Il 20enne aveva perso l’orientamento durante un viaggio verso Riccione. Determinante l’intervento della polizia locale romagnola

Polizia locale

Si è conclusa fortunatamente con un lieto fine la vicenda del giovane veronese con disabilità cognitive scomparso per oltre 48 ore. Il ragazzo, 20 anni, era partito da Verona per raggiungere un parente a Riccione, ma durante il tragitto aveva perso l’orientamento, smarrendo anche effetti personali e documenti, e rendendo impossibili i contatti con la famiglia.

A trovarlo, nelle prime ore del mattino di sabato, è stata una squadra di polizia giudiziaria della polizia locale di Rimini, impegnata in un normale servizio di pattugliamento notturno. L’intervento è avvenuto intorno alle 4:30 sulla banchina del porto canale, dove il giovane vagava in apparente stato di disorientamento.

Secondo la ricostruzione, il ragazzo aveva preso il treno da Verona un paio di giorni prima, intenzionato a raggiungere autonomamente la Riviera Romagnola. Tuttavia, durante il viaggio avrebbe perso i riferimenti, finendo con lo smarrirsi completamente, senza più mezzi per contattare i familiari.

La famiglia aveva immediatamente denunciato la scomparsa alle autorità, e la Prefettura di Verona aveva attivato l’allerta per persona scomparsa, allertando anche gli uffici di pubblica sicurezza di Rimini. La sinergia tra enti ha permesso di intercettare la segnalazione e facilitare il riconoscimento del giovane da parte della pattuglia intervenuta.

Dopo essere stato individuato, il 20enne ha ricevuto immediata assistenza da parte degli agenti, che hanno poi richiesto l’intervento del 118. Il ragazzo è stato trasportato in ospedale per accertamenti, dove è stato raggiunto dal padre. Quest’ultimo ha potuto riabbracciarlo e riaccompagnarlo a casa in sicurezza, non senza esprimere gratitudine alle forze dell’ordine per la prontezza e l’umanità dimostrate.
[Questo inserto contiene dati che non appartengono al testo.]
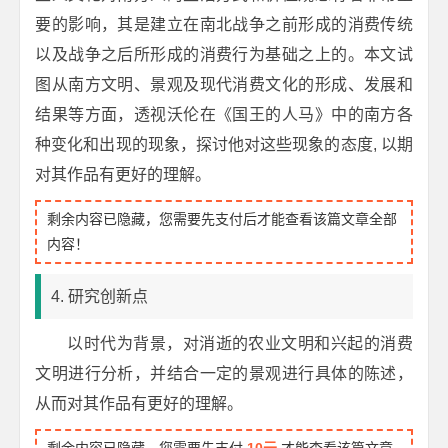
要的影响，其是建立在南北战争之前形成的消费传统
以及战争之后所形成的消费行为基础之上的。本文试
图从南方文明、景观及现代消费文化的形成、发展和
结果等方面，透视沃伦在《国王的人马》中的南方各
种变化和出现的现象，探讨他对这些现象的态度, 以期
对其作品有更好的理解。
剩余内容已隐藏，您需要先支付后才能查看该篇文章全部
内容！
4. 研究创新点
以时代为背景，对消逝的农业文明和兴起的消费
文明进行分析，并结合一定的景观进行具体的陈述，
从而对其作品有更好的理解。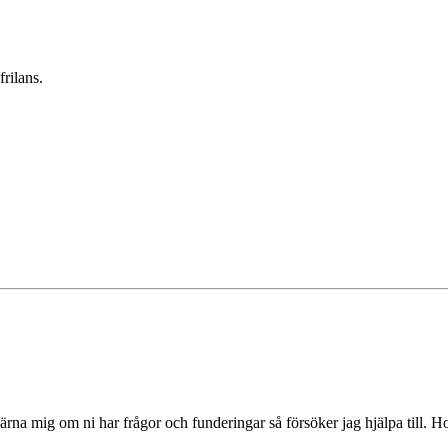
rilans.
ärna mig om ni har frågor och funderingar så försöker jag hjälpa till. H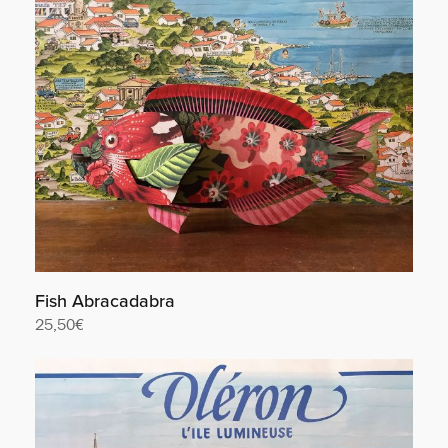
Fish Abracadabra
25,50
€
Lire la suite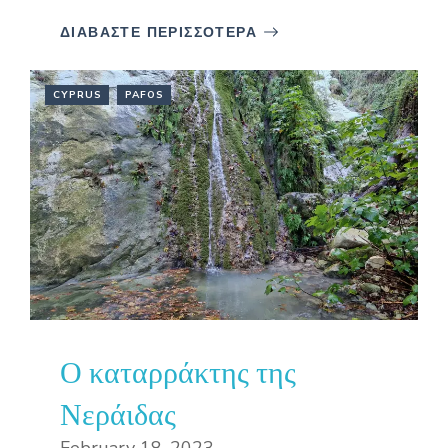
ΔΙΑΒΑΣΤΕ ΠΕΡΙΣΣΟΤΕΡΑ
CYPRUS
PAFOS
Ο καταρράκτης της
Νεράιδας
February 18, 2023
Il caso ha suscitato emozione e sollievo, soprattutto perché si è concluso senza conseguenze gravi. Rimane però il segnale d’allarme rispetto alla necessità di maggiore attenzione e tutela per le persone fragili, specialmente quando affrontano spostamenti autonomi o situazioni di rischio.

L’episodio sottolinea anche il ruolo fondamentale della collaborazione tra istituzioni e famiglie, e l’importanza di strumenti di prevenzione per garantire supporto a chi vive forme di disabilità che possono facilmente esporre a situazioni critiche.